Data is the lifeblood of nearly every business. Information about habits, preferences, likes and dislikes have fuelled a highly profitable social media industry and caused no little controversy (just search Cambridge Analytica in your favorite search engine). But apart from user data, in today’s world, practically all digital data is at risk, and protecting that data should be a top priority for any venture that thrives on relationships of trust.
For regulators, the insistence that the financial industry undertakes comprehensive Know Your Client (KYC) procedures is commonplace, and the lack of a consistent approach to this by crypto firms is often seen as the reason why there are concerns about the industry.
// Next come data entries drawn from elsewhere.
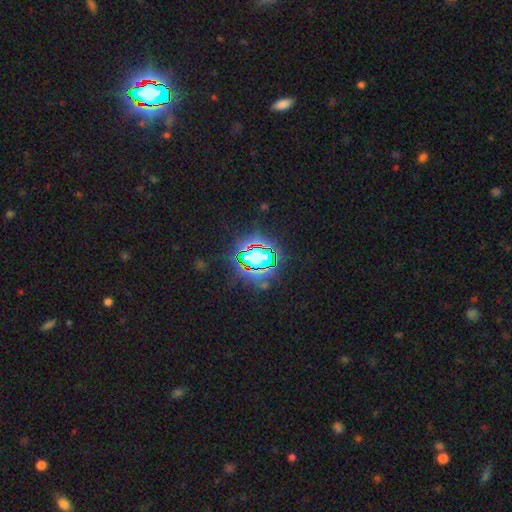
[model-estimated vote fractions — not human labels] A star or artifact, not a galaxy (81%).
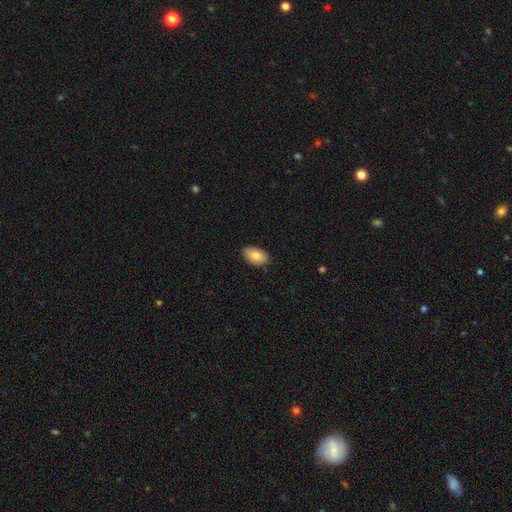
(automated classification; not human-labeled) smooth 83%, featured or disk 11%, star or artifact 7%. Down the decision tree: how rounded — in between (92%); merging — none (87%).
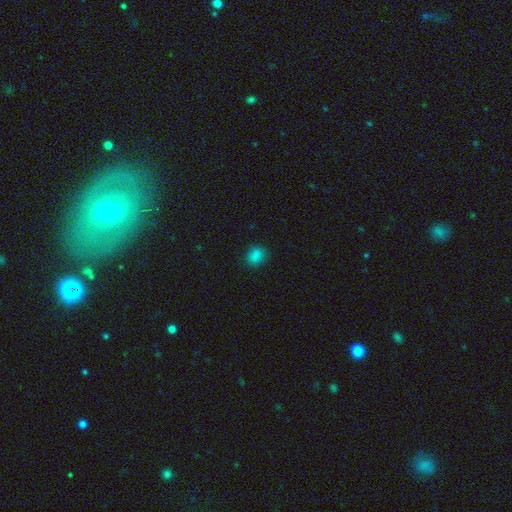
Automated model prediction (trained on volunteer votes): This appears to be a smooth galaxy with no disk features (84%) that is round (56%). Merging: none (86%).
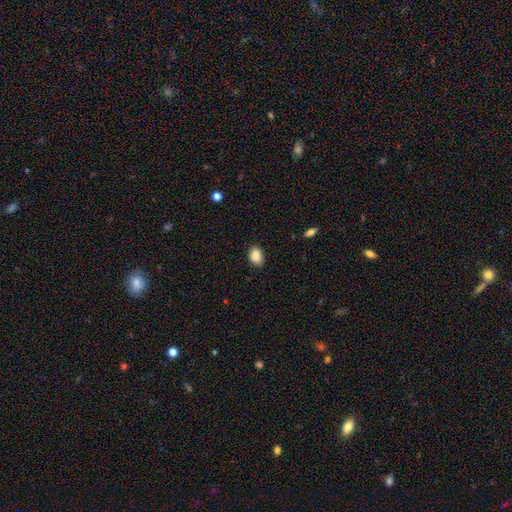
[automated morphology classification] The model was most divided on "how rounded": in between: 76%, round: 23%, cigar-shaped: 1%. More confident: smooth or featured — smooth (88%); merging — none (88%).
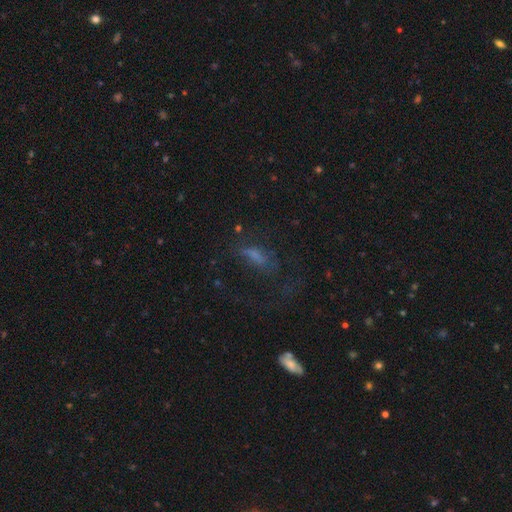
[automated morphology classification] This is possibly a smooth galaxy (50%). Merging: marginally none (40%).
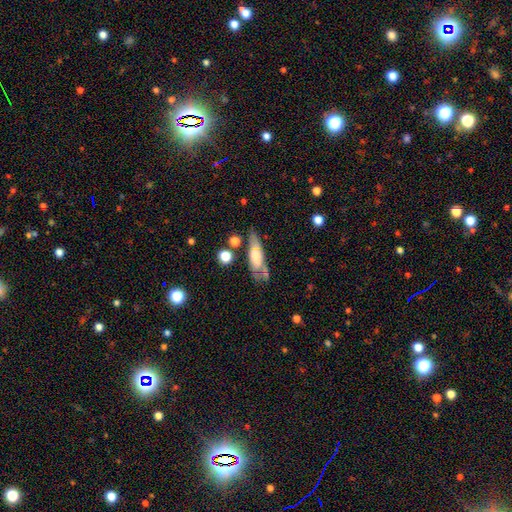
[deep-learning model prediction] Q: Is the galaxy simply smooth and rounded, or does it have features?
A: smooth — 54%.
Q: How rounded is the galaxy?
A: in between — 54%.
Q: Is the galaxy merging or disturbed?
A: none — 51%.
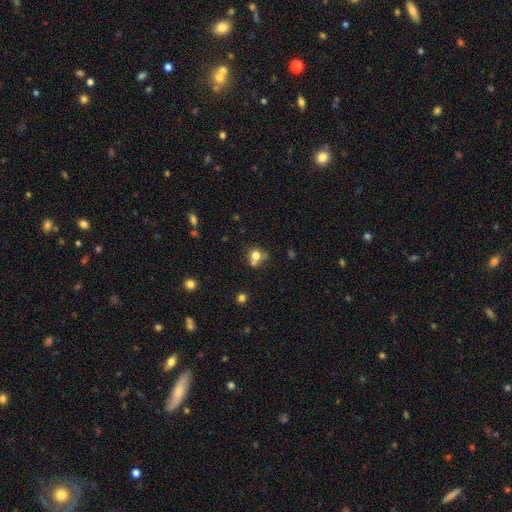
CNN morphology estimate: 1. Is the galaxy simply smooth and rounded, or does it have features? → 72% smooth, 15% featured or disk, 13% star or artifact.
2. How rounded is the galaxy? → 77% round, 22% in between, 1% cigar-shaped.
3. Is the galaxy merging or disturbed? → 45% none, 36% merger, 13% minor disturbance, 6% major disturbance.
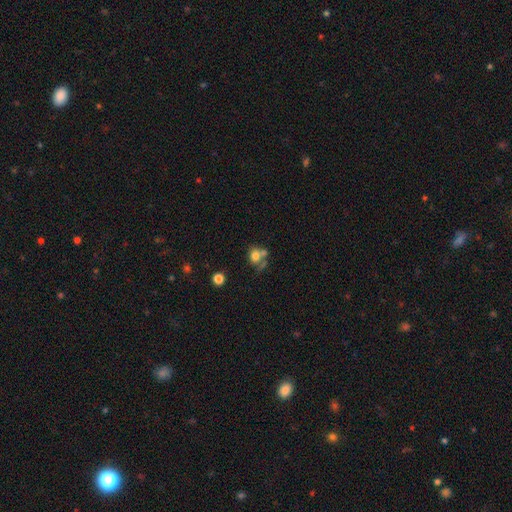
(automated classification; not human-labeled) Overall: smooth (71%). How rounded: round (64%; in between 35%). Merging: merger (41%; none 35%).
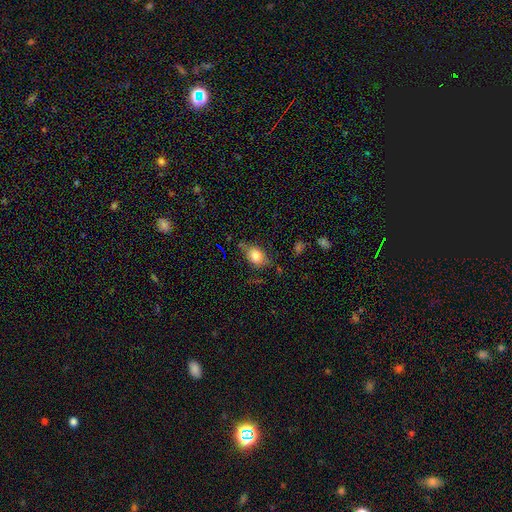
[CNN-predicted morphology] A smooth galaxy with no disk features (75%) that is in between round and cigar-shaped (71%). Merging: none (61%).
But as crypto exchanges begin to implement KYC protocols, protecting personal and sensitive information about clients is as important as protecting their funds.
The Sanctity of Client Data
Unlike funds, information cannot be reimbursed. Once your personal files are out in the open – even if the culprit were to be caught – they can be used by nefarious actors to gain access to your other accounts, facilitate scams in your name, or carry out other criminal activities, including the creation of fake passports for sale on the dark web.
Identity theft is nothing new, of course, but up until recently it has been less of a concern in the crypto community than, for example, wallet security. The reason is that, so far, anonymity has been among the defining elements of cryptocurrency and blockchain in general.
In fact, what’s unique about blockchain technology is that it makes it possible to record transactions on a publicly auditable ledger, accessible to everyone, while at the same time allowing for a high degree of privacy.
This feature is important, and to some degree worth protecting. Just as not knowing the exact transactional history of a wad of cash, the anonymity of crypto adds to fungibility and facilitates financial freedom, crucial to a healthy economy.
But this aspect has raised concerns among regulators over money-laundering and the financing of illegal activities, and now – in part spurred on by the proposal of Libra – we are beginning to see a strong push for the implementation of KYC procedures to which anti-money laundering (AML) and counter-financing of terrorism (CFT) requirements are integral.
The end of anonymity?
The Financial Action Task Force, for example, recently introduced its ‘Travel Rule’ which requires virtual asset service providers, such as crypto exchanges, to ramp up their due diligence procedures. Similarly, with its 5th Anti-Money Laundering Directive (AMLD5) the European Union’s regulatory framework has set out to “unveil the anonymity associated with cryptocurrency” to combat tax evasion and terrorist financing.
And so from a world of nameless addresses on the blockchain, we seem to be heading towards a system not so distinct from traditional financial systems where client onboarding requires the submission of identity documents, and where names are screened against government records and global watch lists.
Is this the end of crypto’s anonymity? According to a crypto tax calculation platform, it may be, but it is more likely that we are going to see the industry split up into white and black markets – with some crypto owners choosing to resort exclusively to peer-to-peer transactions and decentralized platforms.
From an exchange’s perspective, we must ask what it is exactly that would hold some traders from submitting themselves to KYC procedures. If it is to evade tax or facilitate criminal activities, then their disengagement from the general crypto market would clearly not be a bad thing. If, however, such reluctance is born from anxiety over security-breaches and data leaks, then this must be addressed.
When it comes to safeguarding the security of client funds, AAX is working to comply with the cryptocurrency security standard (CCSS), a widely recognized standard for securing cryptocurrency systems. It is broken into three levels of increasing security, covering wallets, policies, procedures, and multi-sig authentication mechanisms to take all-critical actions.
A similarly rigorous approach is taken to the protection of client data. In addition to leveraging techniques across encryption, invisible watermarking, access controls, and maker-checker authorization systems – which segregate duties, create dependencies and effectively limit individuals’ powers – AAX also implements a stringent multi-level employee verification system in compliance with CCSS as well as relevant data protection and privacy ordinances.
While fully confident in the effectiveness of these measures, we are keen to keep driving innovation in this space – in close collaboration with our partners – to further optimize the security of verification mechanisms, and give added credence to our commitment to providing our clients with a trusted and secure crypto exchange.